Les « villages pour SDF » font des petits
Ouvert depuis le 27 mars 2007, le village de mobile homes d’Ivry pour les personnes sans abri est, après des débuts difficiles, « une réussite », selon son directeur et concepteur, Jacques Deroo, fondateur de l’association Salauds de pauvres. Géré en partenariat avec Adoma (ex-Sonacotra) et l’association Le Coeur des haltes, ce projet expérimental, baptisé « Village de l’espoir », accueille aujourd’hui 54 personnes. Selon Jacques Deroo, « 70 % des locataires (le loyer est de 60 euros par personne et de 90 euros pour les couples - NDLR) ont aujourd’hui un travail ».
Du provisoire
qui dure
D’ici quelques semaines, une vingtaine d’entre eux quitteront les lieux pour un vrai logement. « Ensuite, nous faisons en sorte de les accompagner, de prévoir leur mobilier pour ne pas qu’ils se retrouvent sans rien dans leur nouvel appartement », explique le responsable, qui cite l’exemple d’un de ses amis qui, ayant obtenu un petit studio, avait recréé « les conditions de la rue » dans son appartement, dormait « par terre, sur un matelas, et a fini par se pendre », ne supportant pas la solitude.
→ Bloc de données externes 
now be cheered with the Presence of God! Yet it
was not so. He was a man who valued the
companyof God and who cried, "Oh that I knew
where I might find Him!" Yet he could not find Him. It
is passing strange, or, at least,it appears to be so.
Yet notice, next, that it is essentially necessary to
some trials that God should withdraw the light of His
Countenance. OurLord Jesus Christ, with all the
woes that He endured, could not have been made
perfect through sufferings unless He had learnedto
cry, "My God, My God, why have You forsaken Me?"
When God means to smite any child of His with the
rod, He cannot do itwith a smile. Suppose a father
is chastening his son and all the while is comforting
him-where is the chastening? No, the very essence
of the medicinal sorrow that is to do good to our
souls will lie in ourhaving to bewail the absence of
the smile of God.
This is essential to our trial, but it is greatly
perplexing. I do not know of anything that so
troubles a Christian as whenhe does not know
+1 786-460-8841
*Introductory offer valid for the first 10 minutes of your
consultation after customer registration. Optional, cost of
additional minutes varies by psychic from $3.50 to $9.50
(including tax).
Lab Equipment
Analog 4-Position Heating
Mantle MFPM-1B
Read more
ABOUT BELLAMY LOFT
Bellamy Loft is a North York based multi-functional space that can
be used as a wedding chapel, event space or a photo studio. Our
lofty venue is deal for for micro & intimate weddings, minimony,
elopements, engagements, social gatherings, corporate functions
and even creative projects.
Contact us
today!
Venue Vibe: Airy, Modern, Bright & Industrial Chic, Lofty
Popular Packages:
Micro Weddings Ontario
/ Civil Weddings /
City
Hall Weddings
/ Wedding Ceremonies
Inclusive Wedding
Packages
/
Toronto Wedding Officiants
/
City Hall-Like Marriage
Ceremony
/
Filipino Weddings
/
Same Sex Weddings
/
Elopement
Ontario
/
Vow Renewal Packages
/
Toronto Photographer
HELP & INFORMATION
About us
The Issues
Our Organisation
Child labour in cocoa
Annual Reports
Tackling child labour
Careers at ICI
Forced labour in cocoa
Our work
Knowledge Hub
Initialement prévu pour durer un an, le « Village de l’espoir » devrait en réalité être là pour cinq ans, le temps d’amortir le coût de la structure (1,5 million d’euros pour les mobile homes et la viabilisation du terrain). « On savait tous, dès le départ, qu’on ne resterait pas un an, (Catherine) Vautrin (ex-ministre déléguée à la Cohésion sociale - NDLR) la première », explique Jacques Deroo. Au ministère, Danièle Huej, ex-présidente de l’association Le Coeur des haltes, chargée par le ministre du Logement, Christine Boutin, du suivi des personnes à la rue et en centre d’hébergement, parle d’« un village par département à terme ». « C’est un projet expérimental qui a fait ses preuves. Nous travaillons sur la création de quatre ou cinq villages en Île-de-France d’ici à la fin de l’hiver, ce qui représente autour de 160 places. Ensuite, on espère que cela fera des petits, mais nous n’avons pas de chiffres arrêtés pour le moment », explique Mme Huej.
« Une fausse piste »
La pérennisation du dispositif a provoqué, hier, l’ire du maire d’Ivry, Pierre Gosnat, qui regrette d’avoir appris les choses « par la presse », en l’occurrence le Parisien. Le maire d’Ivry a également insisté sur cette décision prise « de façon unilatérale », alors que Catherine Vautrin s’était « engagée formellement » sur une durée d’un an. « C’est une fausse piste qui maintient les gens dans un lieu de marginalisation », et risque « de nous ramener à une époque qu’on croyait révolue, celle des bidonvilles », a estimé le maire d’Ivry. Et d’ajouter : « C’est toujours les villes qui ont beaucoup de logements sociaux que l’on choisit pour installer ces structures. Et les autres, celles qui ne respectent pas la loi SRU ? » Sur ce point, « on ne peut pas lui donner tort », affirme Jacques Deroo.